* MATERIAL PROVIDED
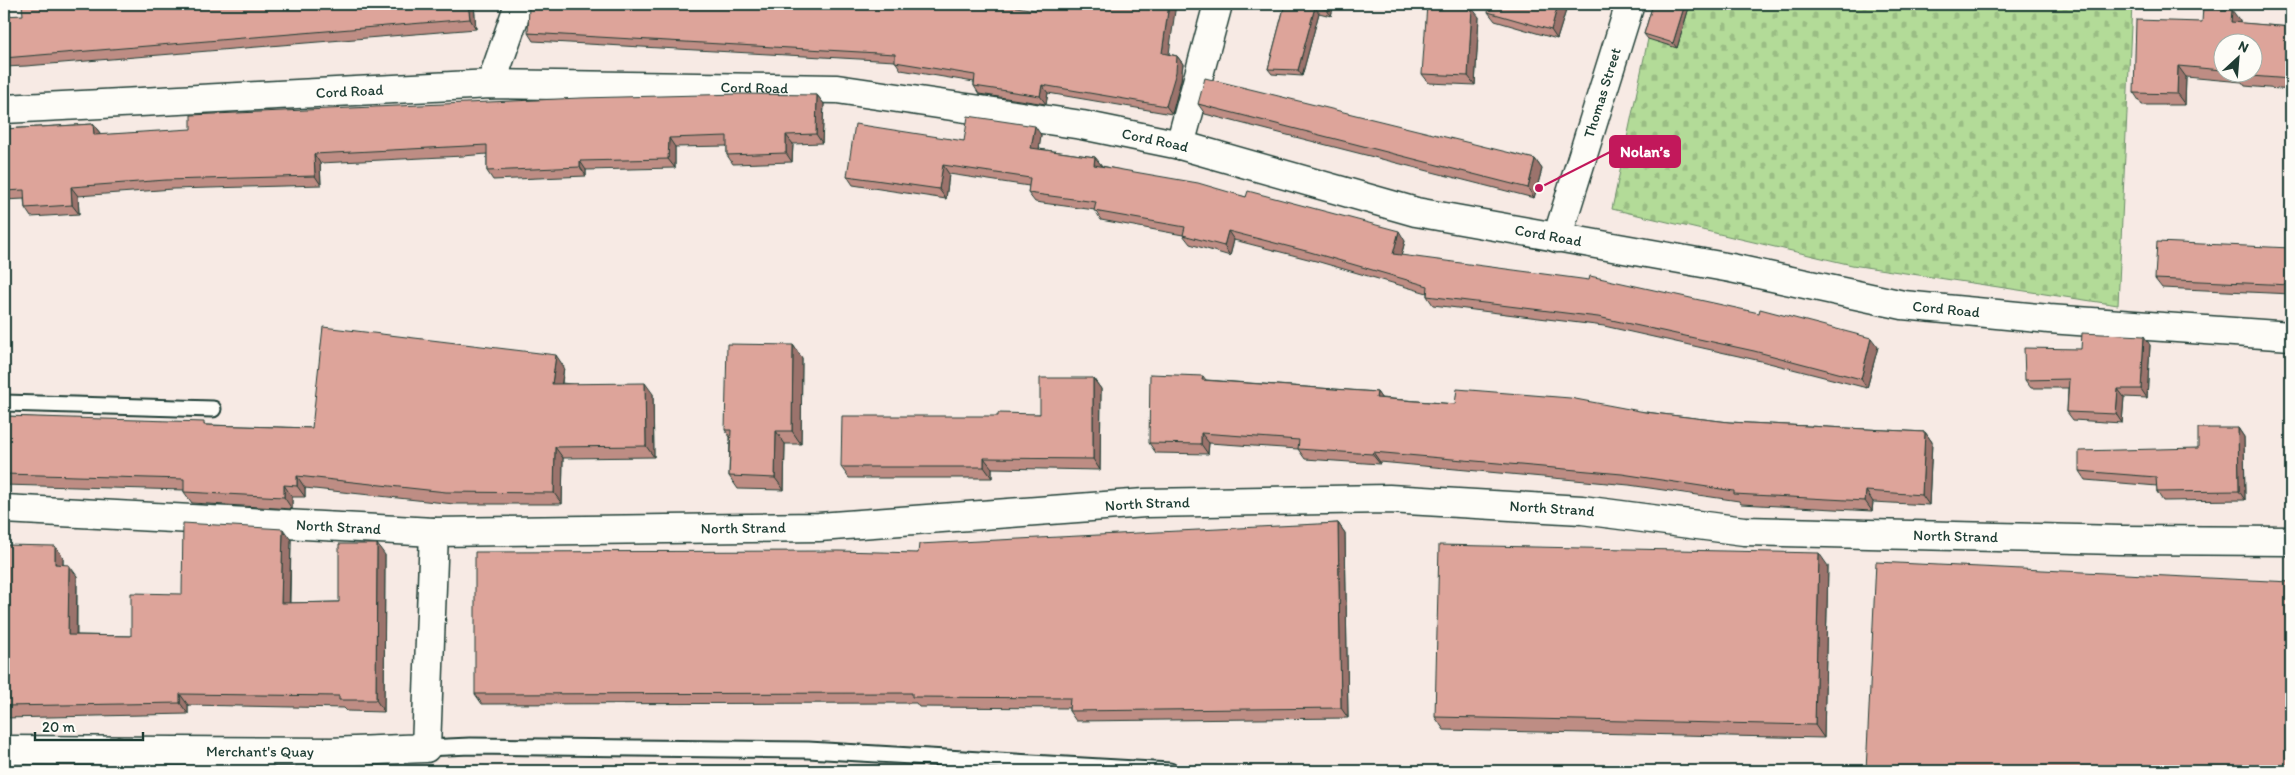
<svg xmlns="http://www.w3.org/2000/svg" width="2295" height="775" viewBox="0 0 2295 775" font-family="Itim,sans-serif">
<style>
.cemetery{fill:url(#cemetery-stones);stroke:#698c66}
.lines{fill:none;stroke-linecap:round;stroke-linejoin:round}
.service-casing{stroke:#1f3d34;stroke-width:19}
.minor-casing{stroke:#1f3d34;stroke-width:31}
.tertiary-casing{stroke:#1f3d34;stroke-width:31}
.secondary-casing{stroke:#1f3d34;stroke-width:31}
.service{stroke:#fdfcf7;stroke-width:15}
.minor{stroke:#fdfcf7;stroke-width:28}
.tertiary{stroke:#fdfcf7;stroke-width:28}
.secondary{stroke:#fdfcf7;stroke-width:28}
.wall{fill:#be8d84;stroke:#1f3d34;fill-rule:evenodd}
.shaded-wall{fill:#9b736c;stroke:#1f3d34}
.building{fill:#dda49a;stroke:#1f3d34}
.labels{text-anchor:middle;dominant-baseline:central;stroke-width:4.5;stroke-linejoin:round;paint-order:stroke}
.street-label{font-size:15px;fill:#1f3d34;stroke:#fdfcf7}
.leader{fill:none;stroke:#c2185b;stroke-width:2}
.callout-dot{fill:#c2185b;stroke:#fdfcf7;stroke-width:2}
.callout{fill:#c2185b;stroke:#c2185b;stroke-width:2}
.callout-label{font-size:16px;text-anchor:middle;font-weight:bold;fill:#fff}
</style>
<defs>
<pattern id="cemetery-stones" width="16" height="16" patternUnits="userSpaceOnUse" patternTransform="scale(1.25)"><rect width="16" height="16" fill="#b3db98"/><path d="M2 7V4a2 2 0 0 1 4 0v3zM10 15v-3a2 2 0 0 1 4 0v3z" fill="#9abd84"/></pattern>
</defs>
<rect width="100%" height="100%" fill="#f7eae4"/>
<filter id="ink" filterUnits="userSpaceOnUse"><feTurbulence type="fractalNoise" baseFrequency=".02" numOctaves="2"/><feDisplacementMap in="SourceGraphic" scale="10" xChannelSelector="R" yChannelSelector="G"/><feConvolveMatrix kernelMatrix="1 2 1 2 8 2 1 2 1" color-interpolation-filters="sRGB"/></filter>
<g filter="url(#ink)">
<path class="cemetery" d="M1658 4H2132L2118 305 1852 265 1612 209 1648 39Z"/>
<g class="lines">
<g class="service-casing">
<g id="service">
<path d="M4 403 213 409"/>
<path d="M426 748 470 746 808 750 1170 771"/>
</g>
</g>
<g class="minor-casing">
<g id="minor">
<path d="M491 84 519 4"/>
<path d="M1180 145 1218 4"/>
<path id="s1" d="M1557 238 1630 4"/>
<path id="s2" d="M4 750 331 752 426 748 434 532"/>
</g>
</g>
<g class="tertiary-casing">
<g id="tertiary">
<path id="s3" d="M4 109 491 84 837 89 1082 125 1180 145 1416 212 1731 268 1903 305 2049 319 2291 336"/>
</g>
</g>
<g class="secondary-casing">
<g id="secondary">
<path id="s4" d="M4 509 434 532 819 527 1145 503 1389 499 1582 510 1744 531 2119 540 2291 541"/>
</g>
</g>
<use href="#service" class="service"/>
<use href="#minor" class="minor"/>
<use href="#tertiary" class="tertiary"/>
<use href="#secondary" class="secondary"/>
</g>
<g class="wall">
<path d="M474 4 476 29 26 66 4 67V16Z"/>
<path d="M1285 4H1334L1331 16 1319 13 1302 76 1272 74 1268 69Z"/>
<path d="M1568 4 1557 39 1495 21 1488 12Z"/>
<path d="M1653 4H1690L1677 48 1648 39 1644 34Z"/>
<path d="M1479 17 1475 85 1429 83 1422 74Z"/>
<path d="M2240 21V23L2291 27V90L2245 86 2242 82 2186 77 2185 105H2142L2134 93 2202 22ZM2222 42 2252 72H2222Z"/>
<path d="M528 33 1169 54 1177 56 1183 64 1181 80 1172 114 1048 93 1046 104 979 94 974 86V82L901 70 895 61 533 41Z"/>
<path d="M817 95 824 104 822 143 793 144 792 162 733 164 727 155V146L675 147V168L586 170V176L493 180 487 171V154L463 156 320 163 321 185 173 189 78 196 79 214 31 217 25 208 24 199 4 200V129L93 124 100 133V135Z"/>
<path d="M1198 104 1535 159 1542 169 1534 198 1205 114Z"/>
<path d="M1041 135 1039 149 1095 157 1102 166 1246 197 1405 241 1401 256 1878 347 1867 388 1761 361 1604 326 1433 305 1427 296V293L1316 261 1234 240 1230 256 1190 244 1183 235 1101 220 1095 210 1035 202 1028 193 1029 186 949 174 946 199 853 185 847 176 964 141Z"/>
<path d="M2291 248V294L2162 288 2155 279Z"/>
<path d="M793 345 802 358 801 444H785L784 490 738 489 729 476 730 437 725 430Z"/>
<path d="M2150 345 2147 398 2124 397 2122 423 2073 420 2067 412 2068 388H2031L2025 380 2081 349Z"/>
<path d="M564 367 562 383 653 394 654 457 563 458 562 504H454L305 488V497H292V509L192 503 184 492V490L4 485V416L207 425 312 428Z"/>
<path d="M1203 376 1206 380 1377 392 1381 398 1455 404 1645 412 1729 422 1925 432 1932 442 1929 505 1873 502 1872 511 1741 504 1739 501 1629 485 1380 462V464L1305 459 1298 449 1209 443 1208 454 1156 453 1149 443Z"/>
<path d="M1093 378 1101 389 1100 470 992 468V478H849L841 467 998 416 1040 414Z"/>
<path d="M2238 428 2244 437 2245 500 2163 501 2157 492V486L2085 480 2079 471 2198 448Z"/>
<path d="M1338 523 1345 533 1348 718 1076 721 1069 711V708L919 707 916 703 482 704 475 694 918 553Z"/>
<path d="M291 540 290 603 339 602 385 555 384 712 347 711 344 708 188 705V714L4 718V545L63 557V565L77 576V635L131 636 182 594Z"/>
<path d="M1828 566 1824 738 1444 730 1435 717Z"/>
</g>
<g class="shaded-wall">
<path d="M468 4H474L476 29 470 19Z"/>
<path d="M1169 4H1176L1168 61 1162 53Z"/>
<path d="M1329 4H1334L1331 16 1327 10Z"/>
<path d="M1558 4H1568L1557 39 1551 30Z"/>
<path d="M1685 4H1690L1677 48 1673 43Z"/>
<path d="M1315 7 1319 13 1302 76 1298 70Z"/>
<path d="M1472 8 1479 17 1475 85 1468 76Z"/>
<path d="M2232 10 2240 21 2239 34 2231 22Z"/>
<path d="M1177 56 1183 64 1181 80 1172 114 1166 106Z"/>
<path d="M2178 66 2186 77 2185 105 2177 94Z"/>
<path d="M1042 85 1048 93 1046 104 1040 96Z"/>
<path d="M817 95 824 104 822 143 816 134Z"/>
<path d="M93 124 100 133 101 144 94 135Z"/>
<path d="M1035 126 1041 135 1038 157 1031 148Z"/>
<path d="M786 135 793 144 792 162 786 153Z"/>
<path d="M669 138 675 147V168L668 159Z"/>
<path d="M314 154 320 163 321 185 315 176Z"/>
<path d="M1095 157 1102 166 1101 174 1094 165Z"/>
<path d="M1535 159 1542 169 1534 198 1528 188Z"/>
<path d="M580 161 586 170V176L580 167Z"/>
<path d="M943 165 949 174 946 199 939 189Z"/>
<path d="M71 187 78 196 79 214 72 205Z"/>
<path d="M1228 231 1234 240 1230 256 1224 246Z"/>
<path d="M1399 231 1405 241 1399 264 1393 254Z"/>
<path d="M2144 336 2150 345 2147 398 2141 389Z"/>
<path d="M1871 338 1878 347 1867 388 1861 379Z"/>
<path d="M793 345 802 358 801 444 792 431Z"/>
<path d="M556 355 564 367 560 395 552 384Z"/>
<path d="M1093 378 1101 389 1100 470 1093 459Z"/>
<path d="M645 383 653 394 654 457 646 446Z"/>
<path d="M2118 389 2124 397 2122 423 2116 414Z"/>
<path d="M1377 392 1384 402 1376 398Z"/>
<path d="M2238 428 2244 437 2245 500 2239 491Z"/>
<path d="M776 431 785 444 784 490 775 478Z"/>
<path d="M1925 432 1932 442 1929 505 1922 495Z"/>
<path d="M1201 433 1209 443 1208 454 1201 444Z"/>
<path d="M555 447 563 458 562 504 554 493Z"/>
<path d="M1373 452 1380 462V464L1372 454Z"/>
<path d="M984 458 992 468V478L984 467Z"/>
<path d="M297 476 305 488V497L297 486Z"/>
<path d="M284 485 292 497V509L284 497Z"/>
<path d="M1866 491 1873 502 1872 511 1865 501Z"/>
<path d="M1338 523 1345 533 1348 718 1341 708Z"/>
<path d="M283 529 291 540 289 614 281 603Z"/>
<path d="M377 544 385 555 384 712 376 700Z"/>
<path d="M55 546 63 557V576L55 564Z"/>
<path d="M1819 553 1828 566 1824 738 1815 725Z"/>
<path d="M69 565 77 576 76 646 68 635Z"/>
<path d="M180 694 188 705V714L180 703Z"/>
</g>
<g class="building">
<path d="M22 4H468L470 19 4 58V16L23 15Z"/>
<path d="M529 4H996L1036 10 1037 4H1051L1082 9V4H1169L1162 53 1177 56 1176 72 1166 106 1042 85 1040 96 974 86 975 75 895 62V54L528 33Z"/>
<path d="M1285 4H1329L1327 10 1315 7 1298 70 1268 69Z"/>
<path d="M1490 4H1558L1551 30 1488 12Z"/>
<path d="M1653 4H1685L1673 43 1644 34Z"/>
<path d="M1427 5 1472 8 1468 76 1422 74Z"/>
<path d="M2203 7 2232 10 2231 22 2291 27V79L2237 75V72H2252V42H2222V70L2178 66 2177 94 2134 93 2136 20 2202 22Z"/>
<path d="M1205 78 1535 159 1528 188 1198 104Z"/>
<path d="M741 94 817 95 816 134 786 135V153L727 155V136L669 138 668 159 580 161V167L487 171V145L314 154 315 176 166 180 71 187 72 205 25 208 24 190 4 191V129L93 124 94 135 191 129V115L581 98Z"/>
<path d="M968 116 1035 126 1031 148 1095 157 1094 165 1198 183 1246 197 1248 191 1399 231 1393 254 1589 280 1590 276 1759 313 1760 309 1871 338 1861 379 1754 351 1598 317 1427 296 1428 286 1310 252 1228 231 1224 246 1183 235 1185 227 1094 211 1096 202 1028 193 1030 178 943 165 939 189 847 176 855 124 964 141Z"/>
<path d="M2157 242 2291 248V285L2155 279Z"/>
<path d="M323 327 556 355 552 384 645 383 646 446 555 447 554 493 446 492 297 476V486L284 485V497L184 492V479L4 474V416L204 422V425L312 428Z"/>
<path d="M2082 333 2144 336 2141 389H2118L2116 414 2067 412 2069 379 2025 380 2024 348 2081 349Z"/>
<path d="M727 344 793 345 792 431H776L775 478 729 476 731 430H725Z"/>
<path d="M1150 374 1203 376 1202 380 1377 392 1376 398 1455 404 1457 389 1570 398 1645 412 1729 422 1925 432 1922 495 1866 491 1865 501 1734 494V491L1622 474 1373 452 1372 454 1298 449 1299 440 1201 433V444L1149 443Z"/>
<path d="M1040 378H1093V459L984 458V467H841L842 416H998V413L1040 414Z"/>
<path d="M2198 428H2238L2239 491 2157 492 2156 477 2079 471V451L2198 448Z"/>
<path d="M183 523 283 529 281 603 339 602V544H377L376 700H339V696L180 694V703L4 706V545L55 546V564L69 565 68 635 131 636V593L182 594Z"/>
<path d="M1338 523 1341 708 1069 711 1070 698 912 697V693L475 694V552L839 551 918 553 919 544Z"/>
<path d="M1439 545 1819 553 1815 725 1435 717Z"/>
<path d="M1876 562 2291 582V771H1866Z"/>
</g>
</g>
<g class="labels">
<g class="street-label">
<text stroke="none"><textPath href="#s3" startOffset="751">Cord Road</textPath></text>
<text stroke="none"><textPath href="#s3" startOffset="346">Cord Road</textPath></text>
<text stroke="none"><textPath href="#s1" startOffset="152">Thomas Street</textPath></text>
<text stroke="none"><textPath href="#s3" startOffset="1156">Cord Road</textPath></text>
<text stroke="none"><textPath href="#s3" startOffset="1561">Cord Road</textPath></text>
<text stroke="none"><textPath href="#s3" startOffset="1966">Cord Road</textPath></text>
<text stroke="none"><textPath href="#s4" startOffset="1145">North Strand</textPath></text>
<text stroke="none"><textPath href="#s4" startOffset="1550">North Strand</textPath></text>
<text stroke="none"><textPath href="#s4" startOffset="335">North Strand</textPath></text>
<text stroke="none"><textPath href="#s4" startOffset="740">North Strand</textPath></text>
<text stroke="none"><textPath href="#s4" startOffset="1955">North Strand</textPath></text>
<text stroke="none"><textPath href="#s2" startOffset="256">Merchant's Quay</textPath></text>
</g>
</g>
<path class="leader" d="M1539 188L1610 152"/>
<circle class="callout-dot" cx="1539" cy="188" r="5"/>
<rect class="callout" x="1610" y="136" width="70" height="31" rx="5"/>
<g class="callout-label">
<text x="1645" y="157">Nolan’s</text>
</g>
<rect width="2295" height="775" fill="none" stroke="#fdfcf7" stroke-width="20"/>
<rect x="10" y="10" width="2275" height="755" fill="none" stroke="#1f3d34" stroke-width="2" filter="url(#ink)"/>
<g transform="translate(2238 58) rotate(26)"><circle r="24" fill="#fdfcf7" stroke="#a4b0a9"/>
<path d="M0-4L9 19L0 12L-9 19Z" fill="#1f3d34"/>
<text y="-8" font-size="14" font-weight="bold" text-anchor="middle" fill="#1f3d34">N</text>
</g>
<path d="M35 732v8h108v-8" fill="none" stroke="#1f3d34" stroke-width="2.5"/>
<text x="42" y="732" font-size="15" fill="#1f3d34" stroke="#fdfcf7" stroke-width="4" paint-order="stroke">20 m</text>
</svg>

* EXERCISE AIM
Look over the entries above. Copy every line that contains the word "lines".

* EXERCISE OUTPUT
.lines{fill:none;stroke-linecap:round;stroke-linejoin:round}
<g class="lines">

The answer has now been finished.